In the Garden I Grow
When I told my husband I planned to spend Saturday morning picking strawberries, he teased.
“You’ll be the only little chocolate drop out there,” he said. “Black people ain’t picking NOTHING – no more!”
I burst out laughing and explained that I like to get my hands in the dirt. It’s a way of connecting to the earth. Also, I have fond memories of gardening with my paternal grandparents. Every year, since I was a young girl and they were retired, I watched them delight in their harvest of corn, okra, green beans, lettuce, potatoes, cucumbers, tomatoes, radish, kale, collards, and other veggies. Grandma, even more than Granddad, eagerly anticipated the spring, waiting for the first break in the frost so they could till their plots. I had watched them pickle and “can” enough produce to last them through the winter and afford them significant savings in their grocery bills. My mother and her mother-in-law, my maternal Grandma, had welcomed me to their garden, where I learned to plant, weed, and harvest beets, carrots, yams, and other veggies right in the heart of “the urban jungle” where we lived.

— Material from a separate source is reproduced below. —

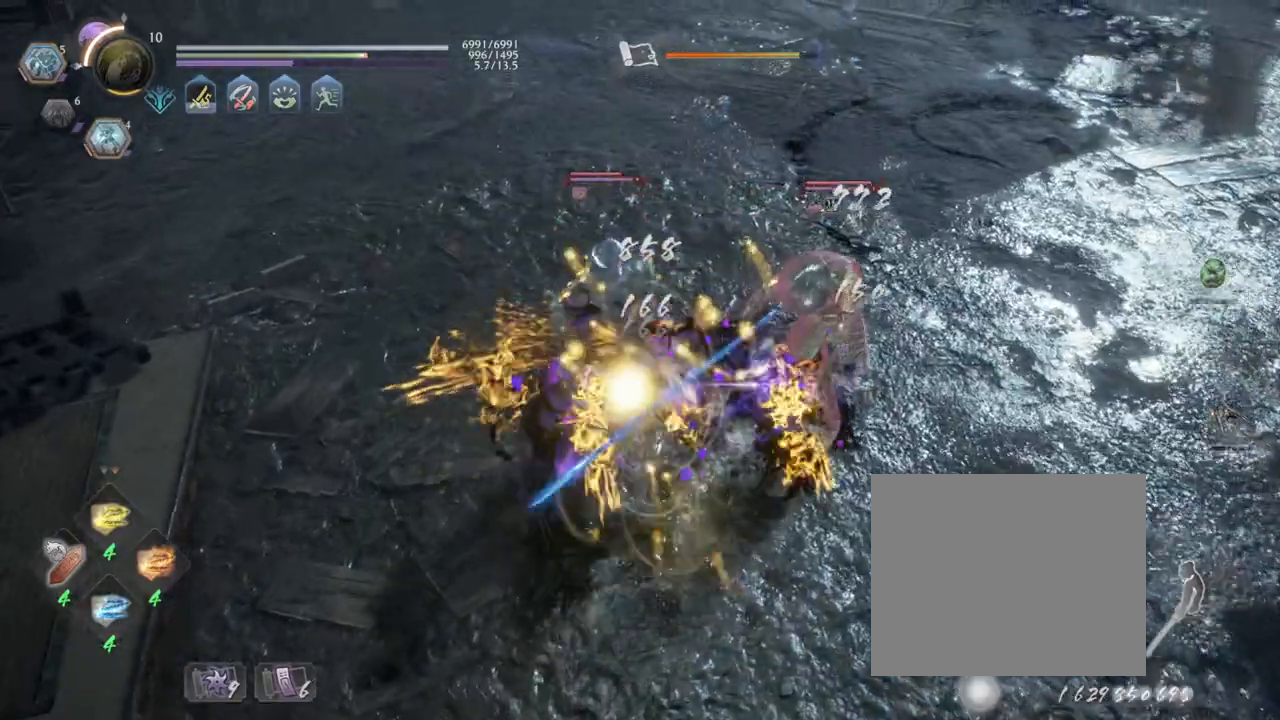
{"buttons": [], "left_stick": "left", "right_stick": "center", "events": [[100, "SQUARE", "up"], [150, "SQUARE", "down"], [300, "SQUARE", "up"], [383, "left_stick", "up-left"], [483, "left_stick", "left"]]}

I’d live in a row house in the inner city of the Nation’s Capitol. My Grandparents had gardens in the rear and on the side of their brick house and also manned a plot in a nearby community garden. Y mother and paternal grandmother had a plot in community garden in another area of the city. Gardening, to me, meant ensuring your own food in case any major calamity hit and the grocery stores and its supplies ever shut down. Gardening meant working your connection to the earth to secure your and your family’s survival.
Although I have neither the time, energy, or inclination to create and maintain my own garden these days, I enjoy novelty gardening.
“Why don’t you do this: save up your little money, buy the strawberry farm, and spare the whole race the embarrassment of you going out there picking the white man’s strawberries,” my husband teased.
I enjoyed a hearty laugh with him, but proceeded to the strawberry patch.
With my sleeves rolled up, kneeling down with my flat box in hand, I suddenly remembered one more thing I loved about gardening: my great grandparents had kept a strawberry patch in their backyard, located in the heart of Washington, D.C., for me and my cousins. Kneeling and picking strawberries now – in my 40s – I was reminded of days in my youth when I first learned to pick strawberries in my great-grandparents’ back yard. I remembered eating as many as I “saved for later.” My great grandparents and grandparents had experienced The Great Depression and believed in “saving for hard times.”
I recalled other lessons I had learned through gardening – and from my grandparents and great grandparents who gardened.
I was helping my grandparents prep their soil for seeds one year and Grandddad told me why I had to chop and pull up some old weeds that had branched out from a tall tree in their yard.
“The old roots will choke out roots from your new plants. You’ve got to cut those old roots out,” Granddad said. I thought about that one comment for weeks, and applied it to other areas of my life: cut out the old or it will choke the life out of what’s new.
Weeds – which are “unintended plants” – will drain nutrients from the soil and destroy your “intended plants,” Grand Dad believed. But I delighted in unintended red tulips that showed up in my yard. I allowed them to live until they died a natural death.
In the garden, I realized I must root out some of my grandparents’ beliefs and traditions in order for my own to grow.